(Seçilen Metin)
=====

AYASOFYA ŞADIRVANI – İSTANBUL
Sultan I. Mahmud tarafından bu camide girişilen bazı tamir ve ek binalar inşaatı sırasında 1153 (1740-41) yılında yaptırılmıştır. Caminin güneydeki yan kapısı Türk devrinde de ana giriş durumunda olduğundan batı tarafındaki diğer girişi uzun süredir kullanılmamaktaydı. İşte burada hem bir sıbyan mektebi yaptırılmış, hem de bu bina ile kapı arasındaki sahada büyük ve muhteşem bir şadırvan inşa edilmiştir.
Ayasofya Şadırvanı, başlıkları mukarnaslı sekiz mermer sütuna dayanan geniş açıklıklı sekiz sivri kemerli bir revaka sahiptir. Bütünüyle mermerden olan revak kemerlerinin üst dış yüzünde, altın yaldızla kabartma olarak Baltacızâde Mustafa Paşa’nın celî sülüs hattıyla yazdığı bir kuşak yazısı vardır. Burada İmam Bûsîrî’nin Hz. Peygamber hakkında Arapça olarak kaleme aldığı “Kasîde-i Bürde”den on altı beyit yer alır. Aynı kısmın iç yüzünde ise bir kuşak halinde ta‘lik hattıyla yazılmış bir tarih manzumesi bulunmaktadır. Bununla aşağıda zikredilecek diğer on altı beyitlik tarih manzumesi de Emin adlı bir şaire ait olup hattatı ise devrin ta‘lik üstatlarından Ahmed Ârif Efendi’dir.
Şadırvanın ortasında on altı bölümlü mermer su havuzu yer alır. Barok üslûpta çiçek kabartmaları ile süslü her bir bölümün tunç muslukları vardır. Havuzun üst kısmına yerleştirilen tunç şebekelerle suya yaklaşılması önlenmiştir. Şadırvanın inşasına ait diğer tarih manzumesi bu şebekenin üstünde panolar halinde bir kuşak olarak dolaşır. Bunların üstünde kubbe biçiminde bir tel kafes yapılarak suyun üstü kapatılmıştır. Havuzun ortasında ise mermerden bir şadırvan göbeği bulunmaktadır. Şadırvan revakının üstü geniş bir ahşap saçakla örtülmüş olup kurşun kaplıdır. Saçağın ortasında küçük bir kubbe yükselir. Ahşap saçağın tavanı altın yaldızlı ve çiçeklerle bezenmiş renkli nakışlar ve çıtalarla süslüdür.

=====

(Sağlanan Veriler)
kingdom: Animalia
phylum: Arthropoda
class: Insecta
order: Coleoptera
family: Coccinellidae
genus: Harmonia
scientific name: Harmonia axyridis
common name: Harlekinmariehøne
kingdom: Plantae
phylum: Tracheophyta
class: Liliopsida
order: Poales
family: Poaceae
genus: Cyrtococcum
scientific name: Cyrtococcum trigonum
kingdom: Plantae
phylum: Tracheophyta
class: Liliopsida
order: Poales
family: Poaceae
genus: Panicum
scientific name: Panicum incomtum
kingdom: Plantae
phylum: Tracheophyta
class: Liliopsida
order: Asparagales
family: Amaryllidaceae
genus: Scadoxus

=====

(Alıştırma Bölümleri)
**1)** Ayasofya Şadırvanı metnine göre revak kemerlerinin üst dış yüzündeki kuşak yazısını celî sülüs hattıyla kim yazmıştır?
**2)** Ayasofya Şadırvanı metnini kaldığı yerden sürdürün.
Materyalin bu çalışmada hiçbir işlevi yoktur.

(Elde Edilen Sonuçlar)
**1)** Baltacızâde Mustafa Paşa.

**2)**
Kubbenin içi ise mavi zemin üzerine altın yaldızlı çıtalarla panolara ayrılmıştır. Tunç kafesin tepesinde lâle biçiminde istiflenmiş “ve cealna minel mai külle şey’in hayy” (“Biz her şeyi sudan yarattık”, el-Enbiyâ 21/30) âyeti yazılı bir âlem yer almaktadır. Bu âlemin daha küçük benzerleri, mermer havuzun her bir bölümünü ayıran sütuncelerin üst kısmında da tekrarlanmıştır.
Yapıldığı yıllarda Türk sanatı Batı’dan alınan barok üslûbun tesirlerini göstermeye başlamasına rağmen şadırvan, genel mimarisi ile sütunlu revakı, kemerleri ve yapının bütününe hâkim olan çizgileri itibariyle klasik Türk üslûbu geleneklerine bağlıdır. Süslemenin bazı motifleri de Türk sanat üslûbuna ait olmakla beraber aralarında barok üslûptan gelen ilhamla yapılmış motifler de vardır.
Büyük bir itina ile inşa edilerek süslenen bu şadırvanın göz kamaştırıcı güzelliği, XVIII. yüzyılın ikinci yarısına, belki de sonlarına ait bir bekçi destanında övülmüştür. On beş dörtlük halindeki bu destanda, “Hayrâtını nûr eyledi / Âlemi mesrûr eyledi / Ayasofya Camii’ni / Yeniden ma‘mûr eyledi” denilerek Sultan I. Mahmud anıldıktan sonra şadırvanın güzelliği, “Bin konak yerden sayılır / Her gören ona kapılır / Böyle bir ra‘nâ şadırvan / Ne yapılmış ne yapılır” mısraları ile övülmektedir.
Ayasofya Şadırvanı, başlı başına bir sanat âbidesi olarak Osmanlı devri Türk sanatında en büyük ve en ihtişamlı tek şadırvan örneğidir.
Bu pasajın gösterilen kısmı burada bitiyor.